_Task to carry out_
The expected output is the complete listing, copied word for word.

==*==

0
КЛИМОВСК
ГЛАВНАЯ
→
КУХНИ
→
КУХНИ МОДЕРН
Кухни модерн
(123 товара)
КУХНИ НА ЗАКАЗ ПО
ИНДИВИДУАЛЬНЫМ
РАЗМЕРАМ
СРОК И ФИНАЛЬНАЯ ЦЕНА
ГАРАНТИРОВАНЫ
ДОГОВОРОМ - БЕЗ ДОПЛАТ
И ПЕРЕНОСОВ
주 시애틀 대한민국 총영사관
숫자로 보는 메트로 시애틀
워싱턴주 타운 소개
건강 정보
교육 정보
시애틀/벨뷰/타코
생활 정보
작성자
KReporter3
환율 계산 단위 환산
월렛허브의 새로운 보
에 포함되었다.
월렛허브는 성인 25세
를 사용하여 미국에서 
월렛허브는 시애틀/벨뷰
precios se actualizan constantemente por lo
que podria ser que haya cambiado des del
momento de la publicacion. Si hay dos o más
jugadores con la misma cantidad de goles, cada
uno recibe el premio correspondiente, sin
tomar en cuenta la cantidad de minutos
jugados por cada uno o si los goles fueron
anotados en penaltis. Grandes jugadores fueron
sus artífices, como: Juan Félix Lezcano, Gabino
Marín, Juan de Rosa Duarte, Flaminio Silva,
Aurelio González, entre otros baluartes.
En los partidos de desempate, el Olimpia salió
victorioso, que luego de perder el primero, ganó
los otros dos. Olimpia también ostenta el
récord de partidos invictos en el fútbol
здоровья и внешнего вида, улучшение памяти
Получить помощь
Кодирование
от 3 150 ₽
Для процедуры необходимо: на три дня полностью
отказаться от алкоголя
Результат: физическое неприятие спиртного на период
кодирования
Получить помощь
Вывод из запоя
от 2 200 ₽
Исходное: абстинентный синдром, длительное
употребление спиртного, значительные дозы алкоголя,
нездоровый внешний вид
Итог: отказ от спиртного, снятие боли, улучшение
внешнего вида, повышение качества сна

==*==

_Answer below_
0
КЛИМОВСК
ГЛАВНАЯ
→
КУХНИ
→
КУХНИ МОДЕРН
Кухни модерн
(123 товара)
КУХНИ НА ЗАКАЗ ПО
ИНДИВИДУАЛЬНЫМ
РАЗМЕРАМ
СРОК И ФИНАЛЬНАЯ ЦЕНА
ГАРАНТИРОВАНЫ
ДОГОВОРОМ - БЕЗ ДОПЛАТ
И ПЕРЕНОСОВ
주 시애틀 대한민국 총영사관
숫자로 보는 메트로 시애틀
워싱턴주 타운 소개
건강 정보
교육 정보
시애틀/벨뷰/타코
생활 정보
작성자
KReporter3
환율 계산 단위 환산
월렛허브의 새로운 보
에 포함되었다.
월렛허브는 성인 25세
를 사용하여 미국에서 
월렛허브는 시애틀/벨뷰
precios se actualizan constantemente por lo
que podria ser que haya cambiado des del
momento de la publicacion. Si hay dos o más
jugadores con la misma cantidad de goles, cada
uno recibe el premio correspondiente, sin
tomar en cuenta la cantidad de minutos
jugados por cada uno o si los goles fueron
anotados en penaltis. Grandes jugadores fueron
sus artífices, como: Juan Félix Lezcano, Gabino
Marín, Juan de Rosa Duarte, Flaminio Silva,
Aurelio González, entre otros baluartes.
En los partidos de desempate, el Olimpia salió
victorioso, que luego de perder el primero, ganó
los otros dos. Olimpia también ostenta el
récord de partidos invictos en el fútbol
здоровья и внешнего вида, улучшение памяти
Получить помощь
Кодирование
от 3 150 ₽
Для процедуры необходимо: на три дня полностью
отказаться от алкоголя
Результат: физическое неприятие спиртного на период
кодирования
Получить помощь
Вывод из запоя
от 2 200 ₽
Исходное: абстинентный синдром, длительное
употребление спиртного, значительные дозы алкоголя,
нездоровый внешний вид
Итог: отказ от спиртного, снятие боли, улучшение
внешнего вида, повышение качества сна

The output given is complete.